Neil Wagner, one of the key members of New Zealand's pace attack in Test Cricket, has never given up on playing white-ball Cricket for his country, saying it still remains on his bucket list.
Wagner, who is the master of the short ball, doesn’t want to be seen as "a one-trick pony" and he is aiming to do the best to break into the Black Caps’ limited-overs squad after having a brilliant outing for Essex in the Royal London One-Day Cup in England.
Since making his Test debut in July 2012, Wagner has played 36 Tests and has picked up 149 wickets for New Zealand, but hasn't been awarded a chance in ODIs and T20Is despite his more than 100 List A appearances. However, he is still dreaming of playing White-ball game for New Zealand.
Wagner told stuff.co.nz on Tuesday (October 16), “It [white-ball cricket] is something that I've always wanted in my life. I think there was a period of time where I put way too much pressure on myself in wanting to achieve it too much, and trying too hard to get there, and felt like I had to set the world on fire. And the more you tried the less success you hand.”

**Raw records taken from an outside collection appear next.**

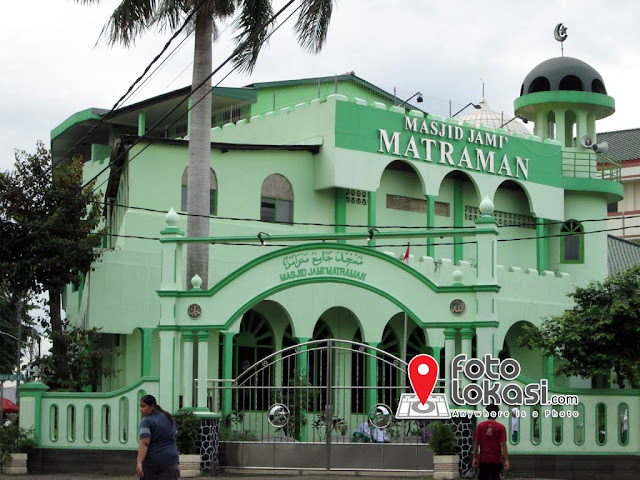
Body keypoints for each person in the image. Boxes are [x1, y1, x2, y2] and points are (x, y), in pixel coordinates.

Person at [136, 394, 179, 479]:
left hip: (153, 464)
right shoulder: (169, 418)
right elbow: (174, 437)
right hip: (171, 461)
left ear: (152, 406)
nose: (141, 409)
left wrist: (139, 462)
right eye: (140, 406)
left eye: (144, 406)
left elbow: (144, 443)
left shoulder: (147, 422)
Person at [472, 404, 510, 480]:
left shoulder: (480, 426)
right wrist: (506, 460)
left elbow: (476, 443)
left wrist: (474, 458)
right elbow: (503, 444)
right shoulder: (501, 427)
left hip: (483, 460)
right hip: (496, 460)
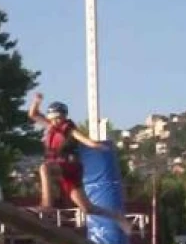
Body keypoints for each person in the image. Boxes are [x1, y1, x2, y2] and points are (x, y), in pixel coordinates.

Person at [27, 93, 132, 233]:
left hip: (71, 167)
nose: (55, 122)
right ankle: (117, 217)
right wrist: (37, 101)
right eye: (53, 119)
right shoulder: (50, 126)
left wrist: (99, 146)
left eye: (58, 118)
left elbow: (87, 141)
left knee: (44, 168)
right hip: (64, 171)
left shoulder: (70, 130)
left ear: (64, 117)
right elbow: (33, 114)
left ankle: (47, 204)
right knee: (87, 208)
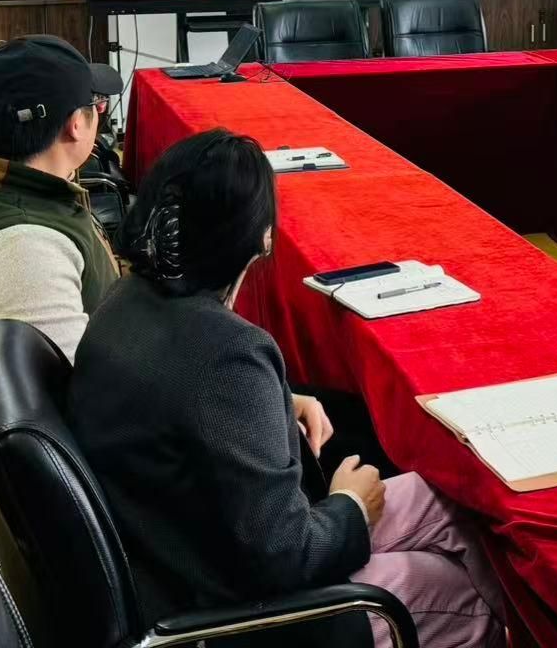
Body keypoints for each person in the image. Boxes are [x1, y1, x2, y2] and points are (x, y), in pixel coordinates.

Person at [69, 130, 504, 648]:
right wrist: (349, 505)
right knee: (458, 591)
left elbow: (184, 404)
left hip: (177, 553)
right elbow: (284, 555)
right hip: (242, 614)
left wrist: (274, 401)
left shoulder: (123, 301)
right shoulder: (228, 352)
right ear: (263, 239)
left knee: (449, 502)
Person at [0, 36, 123, 363]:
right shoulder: (26, 251)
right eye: (97, 104)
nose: (100, 113)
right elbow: (82, 380)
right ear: (75, 125)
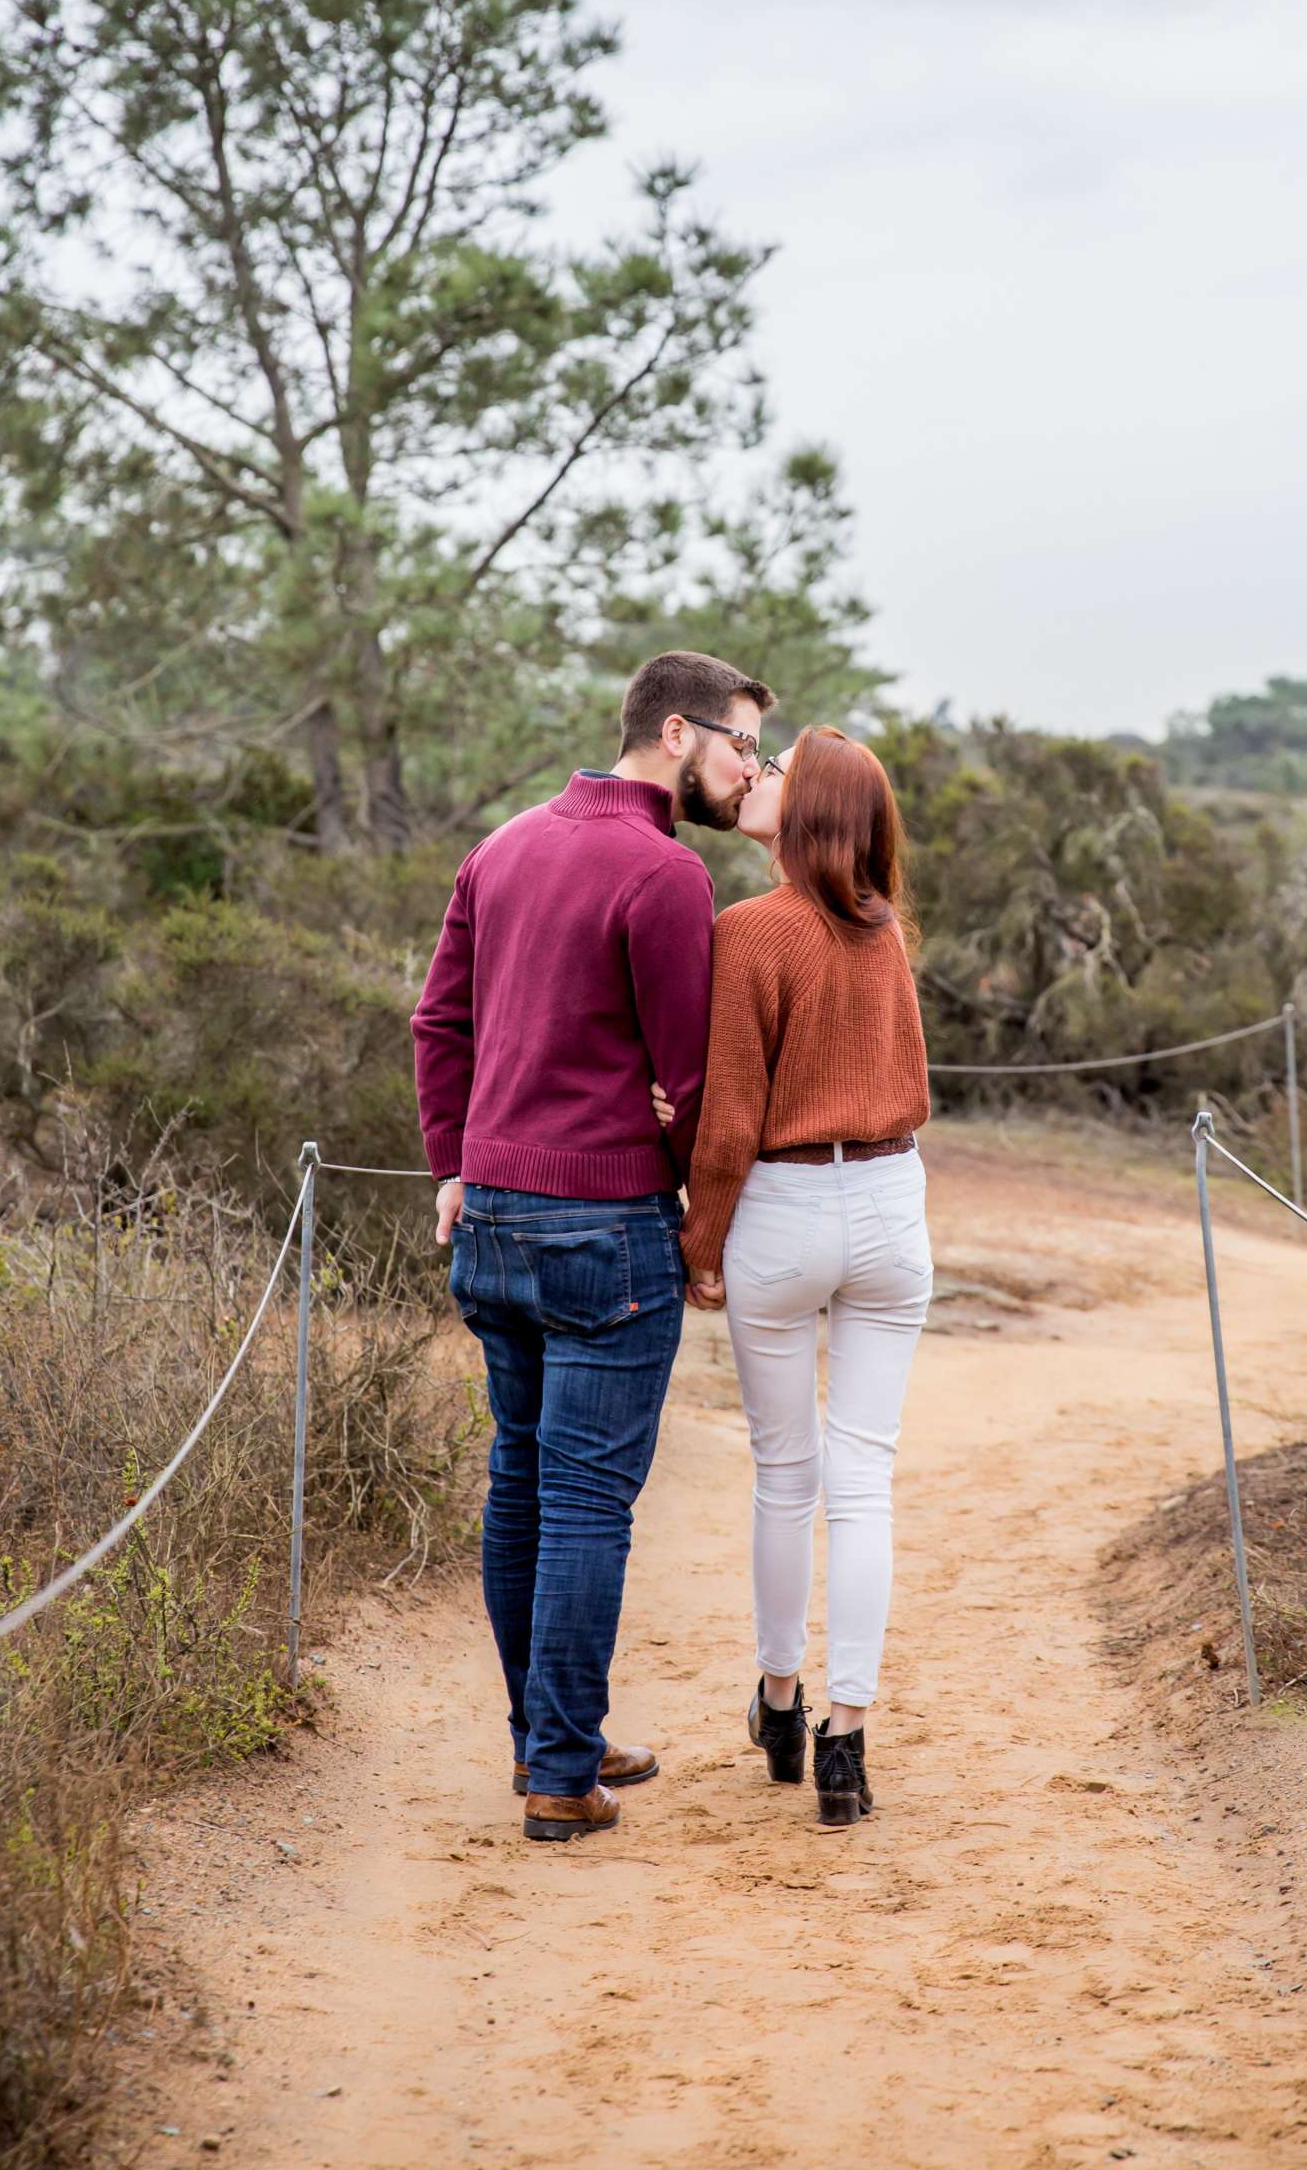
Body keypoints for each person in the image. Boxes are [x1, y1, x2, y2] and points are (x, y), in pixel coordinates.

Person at [412, 651, 775, 1842]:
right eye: (740, 746)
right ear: (677, 734)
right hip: (603, 1232)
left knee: (522, 1480)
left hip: (494, 1223)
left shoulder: (504, 845)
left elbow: (439, 1022)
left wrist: (455, 1167)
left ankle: (552, 1737)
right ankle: (561, 1773)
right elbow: (692, 1077)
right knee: (579, 1502)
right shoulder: (664, 876)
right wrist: (689, 1210)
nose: (749, 770)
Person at [656, 726, 931, 1829]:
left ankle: (779, 1699)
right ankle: (847, 1741)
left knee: (785, 1473)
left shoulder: (751, 934)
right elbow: (907, 1082)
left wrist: (701, 1241)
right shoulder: (887, 934)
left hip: (780, 1209)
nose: (756, 777)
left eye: (777, 773)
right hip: (890, 1204)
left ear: (808, 811)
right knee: (863, 1480)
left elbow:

On his bowling, the paceman added, “It's something that I've always bowled, in my whole career. My short ball has always been a weapon for me. It wasn't till we went through a period where conditions were either not suitable to swing bowling, or the ball would get soft at times and there was just not a lot offering when you did pitch it up on a good area and batters look settled. So you had to find different methods. When it's required to bowl a good line and length, and either restrict or attack and be aggressive in different areas, to be able to do that too, and be consistent while doing it.”
He further added, "You don't want to be seen as a one-trick pony. For me, it's when the conditions are right and it's asked for, I know I can fall to that. And then also when it's required to bowl a good line and length, and either restrict or attack and be aggressive in different areas, to be able to do that too and be consistent while doing it."
Meanwhile, Wagner is well aware of the fact that there are fewer chances for him to play limited overs game for his country as he is getting older day by day, turning 33 next March, and emergence of new talent and they have already a well-built line-up at the moment, he has to wait for it, if come in the future.
Wagner signed off by saying, “Sometimes I feel like I am dreaming, because it's probably not going to happen, and I'm not getting any younger, and the guys there have been doing an amazing job. If I pay too much attention to that you sort of lose focus on the things you do well, so for me it's just to keep contributing and doing what I do best, and hopefully that opportunity arises.”